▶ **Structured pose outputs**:
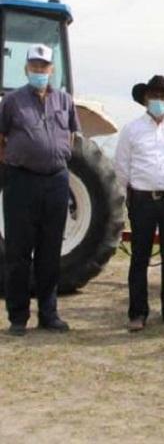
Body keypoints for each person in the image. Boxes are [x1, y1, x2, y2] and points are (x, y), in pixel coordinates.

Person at [0, 44, 79, 336]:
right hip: (21, 181)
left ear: (52, 69)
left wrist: (55, 158)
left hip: (57, 180)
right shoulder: (11, 101)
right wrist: (15, 160)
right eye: (34, 66)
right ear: (26, 69)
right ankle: (18, 318)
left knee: (50, 251)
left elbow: (70, 136)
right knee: (19, 251)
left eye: (43, 67)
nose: (39, 71)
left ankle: (49, 314)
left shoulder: (65, 101)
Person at [114, 75, 164, 332]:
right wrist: (130, 193)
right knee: (140, 257)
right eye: (153, 96)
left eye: (162, 96)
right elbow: (121, 166)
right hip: (142, 199)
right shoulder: (131, 129)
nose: (158, 101)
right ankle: (138, 313)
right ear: (145, 99)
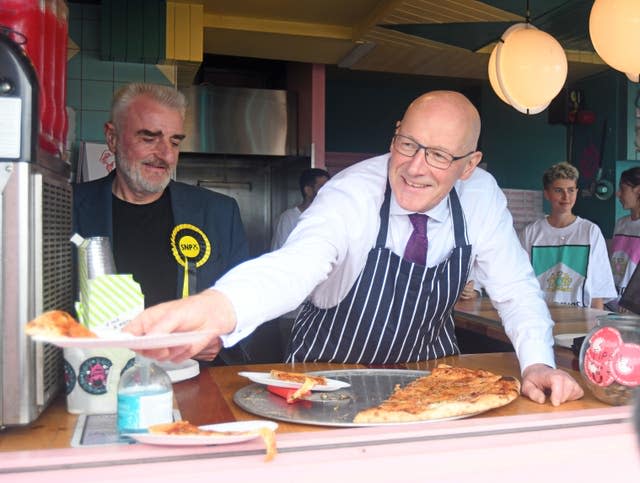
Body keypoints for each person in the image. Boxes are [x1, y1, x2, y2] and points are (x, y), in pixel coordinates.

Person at [126, 90, 584, 406]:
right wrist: (217, 308)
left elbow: (516, 289)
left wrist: (538, 363)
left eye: (440, 155)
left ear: (469, 166)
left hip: (431, 378)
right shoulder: (351, 194)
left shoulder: (482, 196)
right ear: (395, 134)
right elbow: (294, 266)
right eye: (408, 144)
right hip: (324, 378)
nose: (415, 168)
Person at [73, 82, 250, 363]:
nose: (166, 155)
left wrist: (221, 335)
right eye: (149, 138)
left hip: (196, 386)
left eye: (174, 141)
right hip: (98, 385)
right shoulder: (67, 209)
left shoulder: (218, 212)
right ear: (113, 138)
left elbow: (247, 300)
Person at [519, 162, 616, 310]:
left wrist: (595, 328)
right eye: (559, 190)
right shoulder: (530, 233)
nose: (566, 197)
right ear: (546, 193)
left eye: (571, 190)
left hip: (580, 323)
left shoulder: (590, 231)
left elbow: (598, 293)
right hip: (540, 319)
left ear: (577, 192)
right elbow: (519, 284)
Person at [271, 168, 331, 250]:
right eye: (322, 188)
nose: (327, 192)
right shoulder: (288, 218)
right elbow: (278, 252)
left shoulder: (329, 217)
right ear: (308, 190)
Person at [609, 167, 640, 311]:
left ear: (638, 190)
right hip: (612, 303)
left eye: (623, 188)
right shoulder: (620, 223)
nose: (618, 193)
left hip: (633, 307)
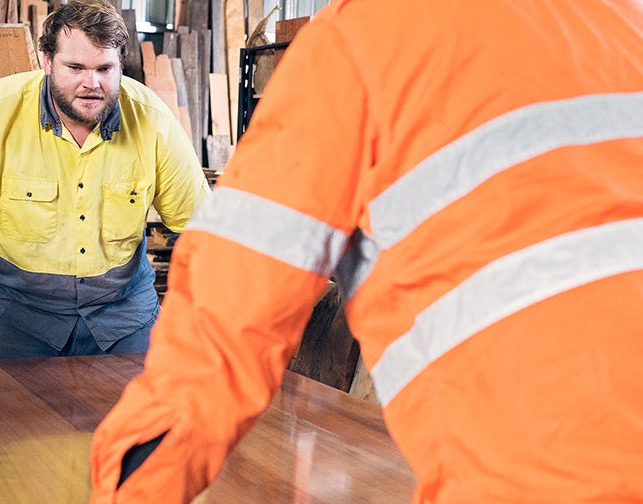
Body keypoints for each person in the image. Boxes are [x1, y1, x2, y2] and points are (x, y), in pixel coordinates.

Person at [89, 0, 643, 502]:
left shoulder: (359, 45)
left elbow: (221, 331)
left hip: (537, 477)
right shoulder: (622, 24)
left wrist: (132, 493)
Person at [0, 0, 210, 392]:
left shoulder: (152, 122)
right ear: (47, 61)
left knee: (136, 445)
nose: (93, 83)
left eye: (105, 69)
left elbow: (204, 235)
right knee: (7, 446)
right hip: (15, 320)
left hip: (123, 319)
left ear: (120, 64)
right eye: (76, 68)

▶ **Problem**: Exclude the pictures and repeat the entries word for word.

▶ **Exercise solution**:
Body keypoints for each person in the image. Boxes are [x1, y1, x2, y2] and points are (x, y), in pixel coordinates.

Person at [0, 44, 79, 336]:
right hip: (21, 181)
left ear: (52, 69)
left wrist: (55, 158)
left hip: (57, 180)
right shoulder: (11, 101)
right wrist: (15, 160)
right eye: (34, 66)
right ear: (26, 69)
right ankle: (18, 318)
left knee: (50, 251)
left elbow: (70, 136)
right knee: (19, 251)
left eye: (43, 67)
nose: (39, 71)
left ankle: (49, 314)
left shoulder: (65, 101)
Person at [114, 75, 164, 332]:
right wrist: (130, 193)
right knee: (140, 257)
right eye: (153, 96)
left eye: (162, 96)
right elbow: (121, 166)
right hip: (142, 199)
right shoulder: (131, 129)
nose: (158, 101)
right ankle: (138, 313)
right ear: (145, 99)
Body keypoints for each person in the image. Boxes are [x1, y1, x2, y2] and points are (x, y), in pixel coordinates.

Person at [126, 90, 584, 406]:
right wrist: (217, 308)
left elbow: (516, 289)
left wrist: (538, 363)
left eye: (440, 155)
left ear: (469, 166)
left hip: (431, 378)
right shoulder: (351, 194)
left shoulder: (482, 196)
right ear: (395, 134)
right elbow: (294, 266)
right eye: (408, 144)
right hip: (324, 378)
nose: (415, 168)
Person at [73, 82, 250, 363]:
nose: (166, 155)
left wrist: (221, 335)
right eye: (149, 138)
left hip: (196, 386)
left eye: (174, 141)
right hip: (98, 385)
right shoulder: (67, 209)
left shoulder: (218, 212)
right ear: (113, 138)
left elbow: (247, 300)
Person at [519, 162, 616, 310]:
left wrist: (595, 328)
right eye: (559, 190)
right shoulder: (530, 233)
nose: (566, 197)
right ear: (546, 193)
left eye: (571, 190)
left hip: (580, 323)
left shoulder: (590, 231)
left elbow: (598, 293)
right hip: (540, 319)
left ear: (577, 192)
right elbow: (519, 284)
Person at [271, 168, 331, 250]:
right eye: (322, 188)
nose: (327, 192)
right shoulder: (288, 218)
right elbow: (278, 252)
left shoulder: (329, 217)
right ear: (308, 190)
Person at [609, 167, 640, 311]:
left ear: (638, 190)
right hip: (612, 303)
left eye: (623, 188)
right shoulder: (620, 223)
nose: (618, 193)
left hip: (633, 307)
Body keypoints for each person in the image. Boxes are [x1, y1, x2, y2] and points are (x, y), in pixel coordinates.

Person at [89, 0, 643, 502]:
left shoulder: (359, 45)
left elbow: (221, 331)
left hip: (537, 477)
right shoulder: (622, 24)
left wrist: (132, 493)
Person at [0, 0, 210, 392]:
left shoulder: (152, 122)
right ear: (47, 61)
left knee: (136, 445)
nose: (93, 83)
left eye: (105, 69)
left elbow: (204, 235)
right knee: (7, 446)
right hip: (15, 320)
left hip: (123, 319)
left ear: (120, 64)
right eye: (76, 68)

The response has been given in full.